6 For Keeps: Mongolian Spots
These pigmented birthmarks are also known as congenital dermal melanocytosis. Though the Academy of Pediatricians says that most Mongolian spots completely disappear completely by the time a child reaches the age of five, in some cases, they do not fade. A person may have the birthmark for life.
Mongolian marks are often present at birth and cannot be prevented. In fact, scientists don’t know why some babies get them and others don’t. What causes the coloration of these marks is pigment getting trapped in the skin's deep layers, making patches of grey, greenish blue or black skin. Luckily, they’re totally harmless and not worth worrying about.
5 Will Fade: Newborn Hair
Seeing your new baby’s hair for the first time can be such a wonderful surprise. Some arrive in the world without much hair at all, and don’t develop thick hair until they’re a few years old. Other newborns boast full heads of thick lustrous locks. But the hair your baby is born with may not bear any resemblance to the hair she’ll have as a child.

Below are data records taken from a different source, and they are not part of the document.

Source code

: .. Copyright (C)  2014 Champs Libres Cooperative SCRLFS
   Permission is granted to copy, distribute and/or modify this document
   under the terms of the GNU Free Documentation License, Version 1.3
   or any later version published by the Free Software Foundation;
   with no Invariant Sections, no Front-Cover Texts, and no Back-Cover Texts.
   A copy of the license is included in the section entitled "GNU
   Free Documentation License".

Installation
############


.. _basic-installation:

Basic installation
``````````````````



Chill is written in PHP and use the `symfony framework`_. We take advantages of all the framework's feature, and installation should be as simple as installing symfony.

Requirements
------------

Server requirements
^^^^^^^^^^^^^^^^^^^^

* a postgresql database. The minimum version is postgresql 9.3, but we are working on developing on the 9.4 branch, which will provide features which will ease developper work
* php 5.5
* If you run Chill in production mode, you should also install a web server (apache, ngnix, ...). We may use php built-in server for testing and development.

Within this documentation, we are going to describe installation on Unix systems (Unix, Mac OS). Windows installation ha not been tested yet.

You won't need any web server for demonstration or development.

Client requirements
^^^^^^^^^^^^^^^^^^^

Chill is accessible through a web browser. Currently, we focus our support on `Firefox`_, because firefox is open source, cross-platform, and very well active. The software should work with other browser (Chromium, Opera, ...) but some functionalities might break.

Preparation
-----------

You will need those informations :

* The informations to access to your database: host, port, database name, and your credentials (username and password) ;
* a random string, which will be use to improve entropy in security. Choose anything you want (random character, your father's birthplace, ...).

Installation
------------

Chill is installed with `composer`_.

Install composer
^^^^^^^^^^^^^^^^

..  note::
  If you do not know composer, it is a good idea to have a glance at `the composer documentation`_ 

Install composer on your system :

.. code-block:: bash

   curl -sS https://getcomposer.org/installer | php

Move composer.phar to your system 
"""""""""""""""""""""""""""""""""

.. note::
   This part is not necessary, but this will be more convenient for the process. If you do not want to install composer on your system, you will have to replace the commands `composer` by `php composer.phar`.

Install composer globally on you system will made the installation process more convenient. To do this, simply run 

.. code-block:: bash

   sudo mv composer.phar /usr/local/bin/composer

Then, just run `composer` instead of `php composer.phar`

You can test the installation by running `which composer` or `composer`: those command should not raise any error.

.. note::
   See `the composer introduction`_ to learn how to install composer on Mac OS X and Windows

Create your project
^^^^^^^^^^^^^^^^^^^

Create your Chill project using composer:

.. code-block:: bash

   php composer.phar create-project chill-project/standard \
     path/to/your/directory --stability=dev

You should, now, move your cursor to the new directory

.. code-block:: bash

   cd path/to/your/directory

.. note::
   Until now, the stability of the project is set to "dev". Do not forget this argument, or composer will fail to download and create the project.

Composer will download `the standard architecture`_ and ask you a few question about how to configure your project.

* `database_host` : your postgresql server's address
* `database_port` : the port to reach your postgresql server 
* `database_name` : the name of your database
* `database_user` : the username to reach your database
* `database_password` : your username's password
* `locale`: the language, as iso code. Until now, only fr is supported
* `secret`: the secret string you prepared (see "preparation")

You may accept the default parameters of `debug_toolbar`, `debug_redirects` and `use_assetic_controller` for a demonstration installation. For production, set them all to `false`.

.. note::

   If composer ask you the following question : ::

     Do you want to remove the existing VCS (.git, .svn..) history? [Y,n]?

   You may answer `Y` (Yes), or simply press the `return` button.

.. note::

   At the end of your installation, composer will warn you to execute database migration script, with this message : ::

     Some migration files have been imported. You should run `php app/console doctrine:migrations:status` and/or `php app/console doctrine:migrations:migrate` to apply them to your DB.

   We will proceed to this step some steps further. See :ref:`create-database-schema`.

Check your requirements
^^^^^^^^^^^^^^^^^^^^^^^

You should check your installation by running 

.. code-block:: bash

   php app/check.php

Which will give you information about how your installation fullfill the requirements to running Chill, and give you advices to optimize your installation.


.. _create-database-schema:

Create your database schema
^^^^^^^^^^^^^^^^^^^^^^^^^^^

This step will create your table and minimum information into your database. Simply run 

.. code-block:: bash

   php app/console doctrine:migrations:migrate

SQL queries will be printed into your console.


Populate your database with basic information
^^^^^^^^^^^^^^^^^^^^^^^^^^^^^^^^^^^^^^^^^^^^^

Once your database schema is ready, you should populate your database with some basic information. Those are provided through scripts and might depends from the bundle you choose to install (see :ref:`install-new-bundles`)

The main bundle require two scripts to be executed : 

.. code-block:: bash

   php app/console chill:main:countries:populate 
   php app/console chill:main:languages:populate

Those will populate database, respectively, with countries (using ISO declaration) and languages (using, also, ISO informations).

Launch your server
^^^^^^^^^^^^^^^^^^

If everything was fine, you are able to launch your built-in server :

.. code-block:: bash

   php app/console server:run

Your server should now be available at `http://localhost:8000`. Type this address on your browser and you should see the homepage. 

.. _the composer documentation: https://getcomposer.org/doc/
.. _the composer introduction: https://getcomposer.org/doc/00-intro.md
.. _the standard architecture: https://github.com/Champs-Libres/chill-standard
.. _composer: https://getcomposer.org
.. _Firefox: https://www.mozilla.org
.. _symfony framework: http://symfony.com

In the first few weeks of life, it’s common for newborn hair to fall out - some experts link it to plummeting pregnancy hormones - and when it grows back, it can have a very different texture and color. You just have to wait and see.

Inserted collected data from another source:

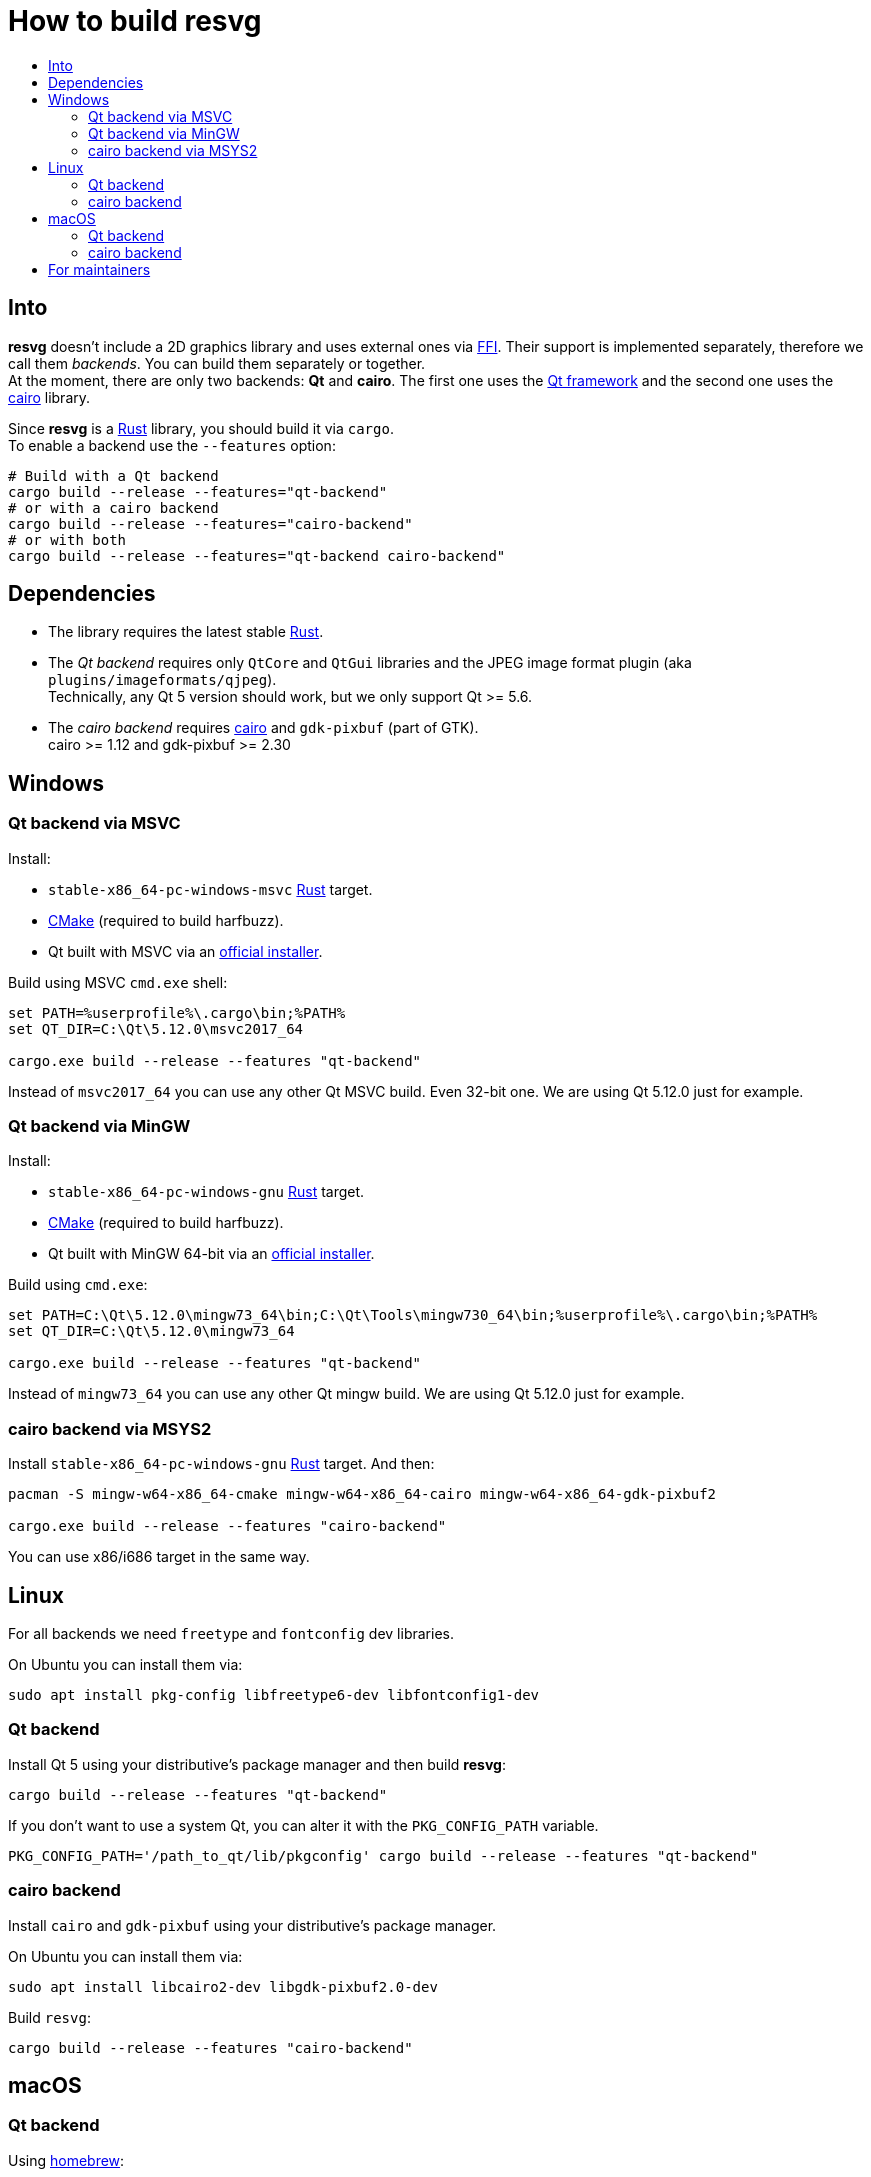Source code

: :toc:
:toc-title:

= How to build *resvg*

== Into

*resvg* doesn't include a 2D graphics library and uses external ones via
https://en.wikipedia.org/wiki/Foreign_function_interface[FFI].
Their support is implemented separately, therefore we call them _backends_.
You can build them separately or together. +
At the moment, there are only two backends: *Qt* and *cairo*.
The first one uses the https://www.qt.io/[Qt framework] and the second one uses the
https://www.cairographics.org/[cairo] library.

Since *resvg* is a https://www.rust-lang.org/[Rust] library, you should build it via `cargo`. +
To enable a backend use the `--features` option:

```bash
# Build with a Qt backend
cargo build --release --features="qt-backend"
# or with a cairo backend
cargo build --release --features="cairo-backend"
# or with both
cargo build --release --features="qt-backend cairo-backend"
```

== Dependencies

* The library requires the latest stable
  https://www.rust-lang.org/tools/install[Rust].
* The _Qt backend_ requires only `QtCore` and `QtGui` libraries
  and the JPEG image format plugin (aka `plugins/imageformats/qjpeg`). +
  Technically, any Qt 5 version should work, but we only support Qt >= 5.6.
* The _cairo backend_ requires https://www.cairographics.org/[cairo] and `gdk-pixbuf` (part of GTK). +
  cairo >= 1.12 and gdk-pixbuf >= 2.30

== Windows

=== Qt backend via MSVC

Install:

* `stable-x86_64-pc-windows-msvc` https://www.rust-lang.org/tools/install[Rust] target.
* https://cmake.org/download/[CMake] (required to build harfbuzz).
* Qt built with MSVC via an http://download.qt.io/official_releases/online_installers/qt-unified-windows-x86-online.exe[official installer].

Build using MSVC `cmd.exe` shell:

```batch
set PATH=%userprofile%\.cargo\bin;%PATH%
set QT_DIR=C:\Qt\5.12.0\msvc2017_64

cargo.exe build --release --features "qt-backend"
```

Instead of `msvc2017_64` you can use any other Qt MSVC build. Even 32-bit one.
We are using Qt 5.12.0 just for example.

=== Qt backend via MinGW

Install:

* `stable-x86_64-pc-windows-gnu` https://www.rust-lang.org/tools/install[Rust] target.
* https://cmake.org/download/[CMake] (required to build harfbuzz).
* Qt built with MinGW 64-bit via an http://download.qt.io/official_releases/online_installers/qt-unified-windows-x86-online.exe[official installer].

Build using `cmd.exe`:

```batch
set PATH=C:\Qt\5.12.0\mingw73_64\bin;C:\Qt\Tools\mingw730_64\bin;%userprofile%\.cargo\bin;%PATH%
set QT_DIR=C:\Qt\5.12.0\mingw73_64

cargo.exe build --release --features "qt-backend"
```

Instead of `mingw73_64` you can use any other Qt mingw build.
We are using Qt 5.12.0 just for example.

=== cairo backend via MSYS2

Install `stable-x86_64-pc-windows-gnu` https://www.rust-lang.org/tools/install[Rust] target.
And then:

```bash
pacman -S mingw-w64-x86_64-cmake mingw-w64-x86_64-cairo mingw-w64-x86_64-gdk-pixbuf2

cargo.exe build --release --features "cairo-backend"
```

You can use x86/i686 target in the same way.

== Linux

For all backends we need `freetype` and `fontconfig` dev libraries.

On Ubuntu you can install them via:

```bash
sudo apt install pkg-config libfreetype6-dev libfontconfig1-dev
```

=== Qt backend

Install Qt 5 using your distributive's package manager and then build *resvg*:

```bash
cargo build --release --features "qt-backend"
```

If you don't want to use a system Qt, you can alter it with the `PKG_CONFIG_PATH` variable.

```bash
PKG_CONFIG_PATH='/path_to_qt/lib/pkgconfig' cargo build --release --features "qt-backend"
```

=== cairo backend

Install `cairo` and `gdk-pixbuf` using your distributive's package manager.

On Ubuntu you can install them via:

```
sudo apt install libcairo2-dev libgdk-pixbuf2.0-dev
```

Build `resvg`:

```bash
cargo build --release --features "cairo-backend"
```

== macOS

=== Qt backend

Using https://brew.sh/[homebrew]:

```bash
brew install qt

QT_DIR=/usr/local/opt/qt cargo build --release --features "qt-backend"
```

Or an
http://download.qt.io/official_releases/online_installers/qt-unified-mac-x64-online.dmg[official Qt installer]:

```bash
QT_DIR=/Users/$USER/Qt/5.12.0/clang_64 cargo build --release --features "qt-backend"
```

We are using Qt 5.12.0 just for example.

=== cairo backend

Using https://brew.sh/[homebrew]:

```bash
brew install cairo gdk-pixbuf

cargo build --release --features "cairo-backend"
```

== For maintainers

*resvg* consists of 4 parts:

- the Rust library (link:./src[src])
- the C library/bindings (link:./capi[capi])
- the CLI tool to render SVG (link:./tools/rendersvg[tools/rendersvg])
- the CLI tool to simplify SVG (link:./tools/usvg[tools/usvg])

All of them are optional and each one, except `usvg`, can be built with a specific backend.

No need to build `rendersvg` for each backend separately since it has a CLI switch
to choose which one to use in runtime.
Not sure how the Rust library can be packaged, but the C libraries should probably be built
separately.

So the final package can look like this:

```
/bin/rendersvg (does not depend on libresvg-*.so)
/bin/usvg (completely optional)
/include/resvg/resvg.h (from capi/include)
/include/resvg/ResvgQt.h (from capi/include, only for Qt backend)
/lib/libresvg-cairo.so
/lib/libresvg-qt.so
```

4 For Keeps: The Shape Of Baby's Belly Button
Belly buttons come in all shapes in sizes and how it looks later in life is determined by how it forms in newborns. They might look super cute, but a belly button is actually a scar that forms when the umbilical cord is detached from a newborn baby. Once the cord is cut, babies are left with a stump, and how the body forms scar tissue around this stump is what gives each belly button its unique shape, whether it’s an innie or an outie.
Outies can also be caused by a hernia or umbilical granuloma, which rarely require any medical treatment.
3 Will Fade: Eye Color
Gazing into your newborn baby’s eyes is one of the most magical experiences for any new parent, but as baby grows and develops, you might notice their eye color change too.
Some babies are usually born with dark eyes that stay dark, though the shade may vary during the first year. But other babies are born with dark blue or even gray eyes, and the color may change multiple times before the baby turns one.
It’s usually between the ages of six and nine months that the most dramatic change will happen, according to What To Expect. Amazingly, eye color can continue to change well into adulthood for around 10 percent of the population.
2 For Keeps: Cafe Au Lait Birthmarks
These light brown, flat marks are the color of white coffee (hence the name) and often have irregular edges. Sizes can vary but though they are usually present at birth or they can develop later in life. They can also darken with exposure to sunlight, so try and keep them protected when the baby is in the sun.
They don’t hurt or itch and are usually harmless, but it is worth just checking with your doctor. Having six or more cafe au lait spots under the arm or around the groin could indicate an underlying genetic problem called neurofibromatosis type 1.
1 Will Fade: Red Blotchy Skin
Of course, your newborn baby is the most beautiful thing you’ve ever set eyes on, but newborns don’t always come out with picture-perfect skin. Considering the journey they go on, whether a “natural” birth or cesarian, it’s not exactly a surprise.
One common newborn rash is called erythema toxic. It's little red blotches that are slightly raised and may have a small pus-filled dot in the center. Its cause is unknown but these clear up within a few days.
Baby acne is also very common - little pimples that are thought to be caused by exposure to hormones in the womb. These can last a little longer, even months, but will fade also.